Хотя термин «проэкт» впервые фиксируется в русских источниках в 1705 году (и в варианте «прожект» в 1724 году), само понятие «прожектер» в России XVIII века, насколько можно судить, не употребляется7. Не подвергался феномен прожектерства в России и сколько-нибудь системному изучению: фактически единственным специальным исследованием прожектеров Петровской эпохи остается работа Н.П. Павлова-Сильванского, имеющая скорее обзорный характер и вышедшая уже более ста лет назад8. Опубликовав целый ряд важнейших проектов той эпохи и дав очерки деятельности некоторых наиболее заметных прожектеров, Павлов-Сильванский, однако, рассматривал их значение достаточно узко. Появление прожектов-«доношений» для него важно постольку, поскольку указывает, что Петр «не был так одинок» в своем реформаторстве, что он «опирался на сочувствие общества, на готовность большинства к сближению с западом», а сами прожектеры – это носители «прогрессивных стремлений», движимые «крайним увлечением западной культурой»9. Проекты, рассмотренные Павловым-Сильванским, представляли интерес для него лишь потому, что предвосхищали или повторяли реализованные Петром реформы; расхождения же между предложениями прожекторов и последующими действиями царя зачастую трактуются ученым как проявления наивности, непрактичности излишне увлекающихся авторов. В то же время из работы Павлова-Сильванского видно, что невозможно провести четкую грань между «прожектерством» и серьезной государственной деятельностью. Для самого Петра не существовало принципиальной разницы между меморандумами того же Федора Салтыкова (более всего из рассмотренных Павловым-Сильванским персонажей приближавшегося к чистому типу прожектера), написанными с очевидной целью привлечь внимание государя и вернуть себе его расположение, и документами, которые готовились ключевыми сотрудниками царя, в том числе по его прямому указанию: и те, и другие подлежали анализу и рассмотрению, прорабатывались профильными ведомствами, сопоставлялись с альтернативными проектами.

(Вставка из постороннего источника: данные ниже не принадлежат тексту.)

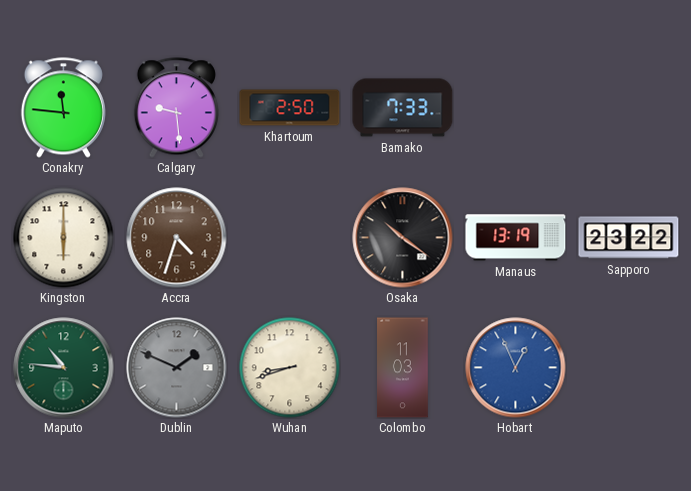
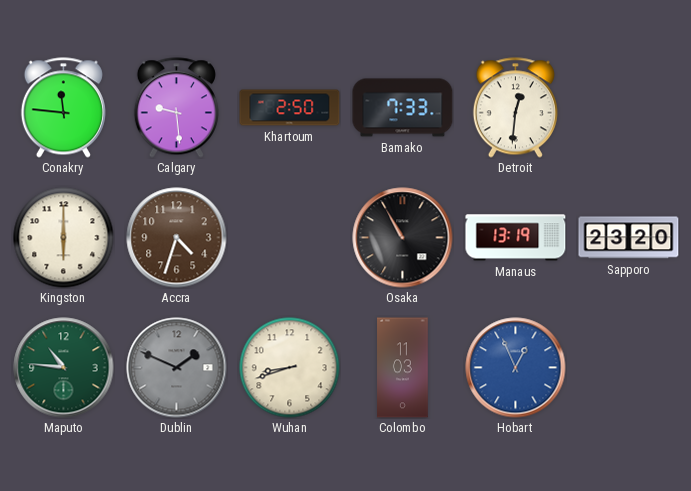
Detroit: none -> 12:31
Osaka: 10:21 -> 10:55
Sapporo: 23:22 -> 23:20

Обзорный характер носит и посвященный «прибыльщикам и доносителям» небольшой очерк М.В. Клочкова. Среди его наблюдений представляет ценность указание на обращения «снизу» как на один из устойчивых источников законодательной инициативы, берущий свое начало в давней традиции обращений к государю от частных лиц или групп населения (например, челобитная белозерцев 1539 года с просьбой об установлении земских учреждений). Исходя из этого, Клочков подчеркивает существование весьма широкого круга доносителей и прожектеров, в который он включает в том числе и князя Михаила Григорьевича Ромодановского, но одновременно противопоставляет «прожектеров» и «правительство», настаивая, что «правительство Петра Великого… было довольно самостоятельным» в отношении получаемых им проектов10.